I walked him back to his truck and watched as he drove away. I needed to make this right. Not only for Skylar, but for me.
I pulled up my phone and started typing.
Me: Rowdy was here and didn’t know that I’d made an ass of myself at Dr. K’s office.
Me: I told him. Pretty sure he wanted to punch me at one point.
Sky: Heh. You’re probably right.
Sky’s response was a little more neutral than I was used to from him, and it made me worry that he’d decided I wasn’t worth it. Unwilling to leave it to the vagaries of texting, I rang his number. He picked up on the first ring.
“You good there, cowboy?”
The light, teasing tone ratcheted down some of the anxiety I was feeling.
“I just wanted to say again how sorry I am for being rude to you and your boss. It was unacceptable.” Before he could wave it off, I continued, “If it means anything, I like you way more than I thought I ever would. I’m not someone who does things casually. Us doing this means something to me.”
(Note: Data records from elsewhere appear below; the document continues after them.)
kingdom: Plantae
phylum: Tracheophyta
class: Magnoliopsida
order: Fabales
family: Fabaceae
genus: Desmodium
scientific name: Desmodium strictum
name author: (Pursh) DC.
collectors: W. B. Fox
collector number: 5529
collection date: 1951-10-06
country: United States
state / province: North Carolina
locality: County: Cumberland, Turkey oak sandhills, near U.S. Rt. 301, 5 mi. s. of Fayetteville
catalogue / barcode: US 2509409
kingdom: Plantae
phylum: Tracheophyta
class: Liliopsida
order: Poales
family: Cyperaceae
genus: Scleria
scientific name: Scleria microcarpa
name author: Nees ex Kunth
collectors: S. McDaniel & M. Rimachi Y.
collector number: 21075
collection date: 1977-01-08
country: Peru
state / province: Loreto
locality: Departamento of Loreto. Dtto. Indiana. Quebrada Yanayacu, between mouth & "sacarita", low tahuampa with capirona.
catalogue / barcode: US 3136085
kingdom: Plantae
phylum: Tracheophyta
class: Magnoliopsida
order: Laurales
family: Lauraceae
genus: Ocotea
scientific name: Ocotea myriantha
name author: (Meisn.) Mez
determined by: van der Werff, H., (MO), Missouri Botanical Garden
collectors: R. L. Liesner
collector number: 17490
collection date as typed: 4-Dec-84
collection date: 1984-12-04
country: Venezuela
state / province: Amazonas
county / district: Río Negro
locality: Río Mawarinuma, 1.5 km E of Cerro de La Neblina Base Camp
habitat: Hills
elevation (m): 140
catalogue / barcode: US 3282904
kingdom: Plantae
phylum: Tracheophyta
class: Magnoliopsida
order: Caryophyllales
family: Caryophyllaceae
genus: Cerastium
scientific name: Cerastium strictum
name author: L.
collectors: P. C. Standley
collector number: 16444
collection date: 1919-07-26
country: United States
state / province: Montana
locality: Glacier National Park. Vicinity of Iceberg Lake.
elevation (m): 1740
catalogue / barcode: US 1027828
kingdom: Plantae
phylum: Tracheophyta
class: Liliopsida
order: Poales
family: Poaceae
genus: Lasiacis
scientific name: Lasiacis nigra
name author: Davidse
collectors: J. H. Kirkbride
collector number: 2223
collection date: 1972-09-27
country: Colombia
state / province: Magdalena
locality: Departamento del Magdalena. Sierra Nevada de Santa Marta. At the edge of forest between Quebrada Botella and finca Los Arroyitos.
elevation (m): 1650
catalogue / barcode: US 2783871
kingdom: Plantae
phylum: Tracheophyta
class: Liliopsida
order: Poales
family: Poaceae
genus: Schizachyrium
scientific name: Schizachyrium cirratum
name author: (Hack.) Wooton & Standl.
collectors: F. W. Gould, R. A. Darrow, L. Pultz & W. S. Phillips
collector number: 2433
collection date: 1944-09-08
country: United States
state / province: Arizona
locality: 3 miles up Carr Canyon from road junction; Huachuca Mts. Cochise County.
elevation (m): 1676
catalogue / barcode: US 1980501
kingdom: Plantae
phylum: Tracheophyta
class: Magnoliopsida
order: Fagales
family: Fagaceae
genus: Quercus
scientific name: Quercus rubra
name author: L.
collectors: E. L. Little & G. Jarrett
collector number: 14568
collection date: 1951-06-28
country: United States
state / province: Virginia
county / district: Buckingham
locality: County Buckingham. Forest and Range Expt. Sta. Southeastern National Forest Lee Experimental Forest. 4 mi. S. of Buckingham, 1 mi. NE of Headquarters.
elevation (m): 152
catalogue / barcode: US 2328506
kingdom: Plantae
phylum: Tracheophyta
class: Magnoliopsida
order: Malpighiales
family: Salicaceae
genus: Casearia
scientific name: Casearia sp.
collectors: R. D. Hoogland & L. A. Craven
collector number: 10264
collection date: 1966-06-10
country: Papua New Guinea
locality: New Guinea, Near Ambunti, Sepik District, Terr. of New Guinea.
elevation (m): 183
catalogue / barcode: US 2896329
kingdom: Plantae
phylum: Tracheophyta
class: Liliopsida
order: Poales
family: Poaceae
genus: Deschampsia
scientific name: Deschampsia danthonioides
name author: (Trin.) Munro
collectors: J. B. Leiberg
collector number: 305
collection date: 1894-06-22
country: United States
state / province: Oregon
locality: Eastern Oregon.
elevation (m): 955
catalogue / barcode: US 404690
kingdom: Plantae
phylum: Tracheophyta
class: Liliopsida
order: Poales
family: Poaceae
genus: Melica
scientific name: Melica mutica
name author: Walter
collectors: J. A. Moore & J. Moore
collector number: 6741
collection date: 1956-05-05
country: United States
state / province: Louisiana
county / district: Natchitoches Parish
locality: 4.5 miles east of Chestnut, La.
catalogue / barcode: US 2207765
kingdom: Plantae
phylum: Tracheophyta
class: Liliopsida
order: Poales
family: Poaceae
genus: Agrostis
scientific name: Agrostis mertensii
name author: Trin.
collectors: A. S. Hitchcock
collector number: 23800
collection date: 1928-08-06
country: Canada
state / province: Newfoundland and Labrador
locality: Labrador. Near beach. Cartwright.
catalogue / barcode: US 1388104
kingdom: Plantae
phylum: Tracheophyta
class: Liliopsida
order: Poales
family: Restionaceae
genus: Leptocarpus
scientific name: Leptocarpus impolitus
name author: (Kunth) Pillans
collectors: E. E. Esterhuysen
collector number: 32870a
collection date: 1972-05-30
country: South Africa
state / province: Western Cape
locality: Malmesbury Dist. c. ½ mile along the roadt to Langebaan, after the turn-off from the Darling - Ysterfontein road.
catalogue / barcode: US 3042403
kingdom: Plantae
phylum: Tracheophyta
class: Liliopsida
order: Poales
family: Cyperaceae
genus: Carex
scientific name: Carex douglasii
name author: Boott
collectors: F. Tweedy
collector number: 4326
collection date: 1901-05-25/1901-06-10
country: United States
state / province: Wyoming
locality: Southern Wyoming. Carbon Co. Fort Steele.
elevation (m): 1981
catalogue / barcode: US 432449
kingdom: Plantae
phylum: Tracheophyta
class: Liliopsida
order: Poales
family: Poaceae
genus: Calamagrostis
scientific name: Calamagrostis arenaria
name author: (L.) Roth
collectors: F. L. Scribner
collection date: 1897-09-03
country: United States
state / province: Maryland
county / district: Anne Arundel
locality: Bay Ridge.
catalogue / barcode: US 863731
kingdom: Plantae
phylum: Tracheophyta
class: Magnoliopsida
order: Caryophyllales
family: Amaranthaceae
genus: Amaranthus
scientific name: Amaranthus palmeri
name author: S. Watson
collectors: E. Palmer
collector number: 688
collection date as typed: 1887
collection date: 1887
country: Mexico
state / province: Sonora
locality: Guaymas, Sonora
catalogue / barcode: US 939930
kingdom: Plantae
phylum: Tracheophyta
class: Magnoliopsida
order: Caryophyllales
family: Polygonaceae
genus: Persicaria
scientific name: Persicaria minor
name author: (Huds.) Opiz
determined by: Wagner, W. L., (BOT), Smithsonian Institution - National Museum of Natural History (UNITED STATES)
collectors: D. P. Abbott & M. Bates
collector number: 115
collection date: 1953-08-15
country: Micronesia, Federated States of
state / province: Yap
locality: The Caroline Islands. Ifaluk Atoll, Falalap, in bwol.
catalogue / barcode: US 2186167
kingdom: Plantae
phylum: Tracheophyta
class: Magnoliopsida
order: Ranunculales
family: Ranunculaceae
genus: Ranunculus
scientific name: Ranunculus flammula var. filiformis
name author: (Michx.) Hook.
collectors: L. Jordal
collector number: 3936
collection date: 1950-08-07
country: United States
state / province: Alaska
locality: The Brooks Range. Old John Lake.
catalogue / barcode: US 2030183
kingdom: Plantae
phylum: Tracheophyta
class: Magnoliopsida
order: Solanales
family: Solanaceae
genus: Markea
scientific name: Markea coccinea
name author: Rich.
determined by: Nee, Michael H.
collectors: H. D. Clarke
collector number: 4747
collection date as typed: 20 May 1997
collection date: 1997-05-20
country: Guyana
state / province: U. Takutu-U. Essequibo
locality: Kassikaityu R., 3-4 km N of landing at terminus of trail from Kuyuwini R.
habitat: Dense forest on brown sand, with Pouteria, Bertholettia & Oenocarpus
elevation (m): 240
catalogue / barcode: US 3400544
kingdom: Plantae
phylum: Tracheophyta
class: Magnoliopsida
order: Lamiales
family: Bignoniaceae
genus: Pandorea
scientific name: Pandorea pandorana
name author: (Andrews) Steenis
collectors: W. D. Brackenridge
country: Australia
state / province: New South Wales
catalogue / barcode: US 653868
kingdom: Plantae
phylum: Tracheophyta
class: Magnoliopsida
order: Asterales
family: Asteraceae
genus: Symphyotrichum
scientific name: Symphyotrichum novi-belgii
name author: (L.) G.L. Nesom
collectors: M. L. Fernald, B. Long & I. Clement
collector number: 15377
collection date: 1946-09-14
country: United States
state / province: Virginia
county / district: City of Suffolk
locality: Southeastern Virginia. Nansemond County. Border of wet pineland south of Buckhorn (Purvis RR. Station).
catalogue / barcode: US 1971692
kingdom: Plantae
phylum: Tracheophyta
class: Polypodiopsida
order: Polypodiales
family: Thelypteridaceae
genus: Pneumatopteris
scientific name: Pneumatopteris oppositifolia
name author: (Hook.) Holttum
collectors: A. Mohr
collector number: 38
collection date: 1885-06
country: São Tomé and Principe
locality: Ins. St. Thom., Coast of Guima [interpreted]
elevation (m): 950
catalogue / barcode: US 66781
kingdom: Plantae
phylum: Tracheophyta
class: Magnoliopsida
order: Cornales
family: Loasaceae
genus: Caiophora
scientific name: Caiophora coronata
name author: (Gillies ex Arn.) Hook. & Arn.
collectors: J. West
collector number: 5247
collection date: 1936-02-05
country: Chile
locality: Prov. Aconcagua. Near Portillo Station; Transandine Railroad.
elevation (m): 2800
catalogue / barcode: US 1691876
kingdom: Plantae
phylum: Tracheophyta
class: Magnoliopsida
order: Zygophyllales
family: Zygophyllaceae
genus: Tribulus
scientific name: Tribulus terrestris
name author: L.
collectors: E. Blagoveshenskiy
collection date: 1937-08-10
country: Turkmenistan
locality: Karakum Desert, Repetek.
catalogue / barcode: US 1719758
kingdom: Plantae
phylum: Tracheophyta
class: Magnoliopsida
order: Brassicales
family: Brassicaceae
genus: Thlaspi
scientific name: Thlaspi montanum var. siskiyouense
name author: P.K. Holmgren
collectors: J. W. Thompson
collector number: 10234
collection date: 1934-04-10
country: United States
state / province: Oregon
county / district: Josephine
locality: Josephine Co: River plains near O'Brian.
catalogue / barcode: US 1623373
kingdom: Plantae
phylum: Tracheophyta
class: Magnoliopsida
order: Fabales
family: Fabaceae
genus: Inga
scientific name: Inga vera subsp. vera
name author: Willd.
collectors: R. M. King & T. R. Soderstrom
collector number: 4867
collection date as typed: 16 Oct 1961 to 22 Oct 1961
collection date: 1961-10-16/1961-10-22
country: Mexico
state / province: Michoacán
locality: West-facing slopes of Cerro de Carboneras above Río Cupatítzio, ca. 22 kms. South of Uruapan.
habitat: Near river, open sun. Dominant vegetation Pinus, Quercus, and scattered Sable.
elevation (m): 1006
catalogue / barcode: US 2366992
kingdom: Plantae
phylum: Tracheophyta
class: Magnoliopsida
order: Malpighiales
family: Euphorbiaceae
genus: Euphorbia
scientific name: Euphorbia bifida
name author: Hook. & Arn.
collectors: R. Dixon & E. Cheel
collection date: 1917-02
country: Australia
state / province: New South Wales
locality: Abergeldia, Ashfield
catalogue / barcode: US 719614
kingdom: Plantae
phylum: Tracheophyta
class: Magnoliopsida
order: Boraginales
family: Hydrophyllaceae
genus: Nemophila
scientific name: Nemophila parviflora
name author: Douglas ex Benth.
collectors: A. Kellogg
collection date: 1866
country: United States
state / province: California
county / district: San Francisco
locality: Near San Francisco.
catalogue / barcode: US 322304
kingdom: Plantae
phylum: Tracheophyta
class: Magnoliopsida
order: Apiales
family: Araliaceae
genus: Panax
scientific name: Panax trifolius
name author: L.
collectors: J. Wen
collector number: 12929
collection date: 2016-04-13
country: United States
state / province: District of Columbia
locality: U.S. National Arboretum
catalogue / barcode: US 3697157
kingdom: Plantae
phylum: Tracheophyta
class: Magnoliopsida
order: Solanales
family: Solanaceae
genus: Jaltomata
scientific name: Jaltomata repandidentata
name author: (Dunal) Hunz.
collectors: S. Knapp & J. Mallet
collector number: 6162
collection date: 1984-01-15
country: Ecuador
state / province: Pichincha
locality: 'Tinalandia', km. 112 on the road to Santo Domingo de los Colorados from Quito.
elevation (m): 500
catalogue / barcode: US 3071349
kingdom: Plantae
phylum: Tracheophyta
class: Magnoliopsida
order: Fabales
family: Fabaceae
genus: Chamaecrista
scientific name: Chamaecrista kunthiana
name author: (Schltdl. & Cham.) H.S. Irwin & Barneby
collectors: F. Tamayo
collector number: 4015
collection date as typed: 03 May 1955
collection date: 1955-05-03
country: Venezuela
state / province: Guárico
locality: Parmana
“Means something to me, too, cowboy,” Sky said, his voice soft. “And you don’t have to keep apologizing to me.”
Seeing an in , I asked, “Not even if I wanted to apologize with steak and a nice wine?”
“In that case . . . I’m listening.”
“Do you have a free evening this week?”
After one hellacious moment of quiet, he responded, “For you, I’ll make time. How about Friday?”
“It’s a date,” I said quickly.
I could almost hear him smiling. “We’ll see about that.”